The barrier “stopped Covid, it stopped everything”, he said before heading from a briefing to see a section of the barrier. The state reported 3,591 new cases on Tuesday, a new record, according to AZcentral.com.

The news site also reported the state announced hospitalisations crested the 2,000 mark for the first time on Monday – 2,136 coronavirus patients were using hospital beds on Monday. That was up from 1,992 on Sunday.

Mr Trump’s latest data-ignoring comments about the disease came as he and his top aides and health officials continued to send mixed signals about coronavirus testing.

“Hopefully I have left you with the impression that increased testing is good,” Deborah Birx, a State Department physician who is a senior member of the White House’s coronavirus task force, reportedly told governors on a private call.

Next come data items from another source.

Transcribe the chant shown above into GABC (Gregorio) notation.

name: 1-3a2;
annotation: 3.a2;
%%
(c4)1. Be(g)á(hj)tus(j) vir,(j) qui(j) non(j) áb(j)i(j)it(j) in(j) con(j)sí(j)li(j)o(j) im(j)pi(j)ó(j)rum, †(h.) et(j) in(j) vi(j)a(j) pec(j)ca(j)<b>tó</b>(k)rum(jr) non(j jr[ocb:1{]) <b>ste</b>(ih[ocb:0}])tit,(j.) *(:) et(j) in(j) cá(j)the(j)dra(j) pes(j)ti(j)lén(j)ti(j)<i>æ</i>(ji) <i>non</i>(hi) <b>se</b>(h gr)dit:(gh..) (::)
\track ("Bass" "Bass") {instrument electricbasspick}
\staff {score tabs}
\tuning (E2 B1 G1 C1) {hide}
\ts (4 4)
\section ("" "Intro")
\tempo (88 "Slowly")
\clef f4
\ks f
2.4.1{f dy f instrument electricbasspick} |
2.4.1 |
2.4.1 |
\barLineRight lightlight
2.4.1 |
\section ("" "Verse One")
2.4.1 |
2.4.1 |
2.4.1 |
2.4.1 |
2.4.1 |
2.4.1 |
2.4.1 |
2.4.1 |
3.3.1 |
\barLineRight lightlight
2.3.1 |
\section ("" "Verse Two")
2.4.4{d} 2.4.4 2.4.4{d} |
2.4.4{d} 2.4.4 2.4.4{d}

But the president again called Covid-19 testing “a double-edged sword”.

When asked as he left the White House whether he was, as his top spokesperson claimed Monday, just joking during a Saturday night campaign rally that he had ordered his team to slow testing, the president replied: “I don’t kid.”

On Air Force One en route to Yuma, and then Phoenix, White House Press Secretary Kayleigh McEnany tried to salvage her Monday remark when asked about her boss contradicting it.

“He was noting he was making a serious point, but he was using sarcasm to do that at the rally,” she told reporters. “And the serious point he was making is that when you test more people, you identify more cases.”

That came after Mr Trump again appeared to both complain about testing results and tout his administration having been slow to test but later pass all other countries on numbers of tests conducted.

“By having more cases, it sounds bad. But actually what it is, is we’re finding people, many of those people aren’t sick or very little – maybe young people,” he said. “But what’s happened is because of all of the cases that we find, we have a very low mortality rate, just about the best in the world. So that’s the advantage to the testing, along with other things, but just remember this: The reason we have more cases than other countries is because our testing is so much. Other countries do very little testing.”

“Testing is a double-edged sword,” Mr Trump said. “In one way, it tells you you have cases, in another way you find out where the cases are.”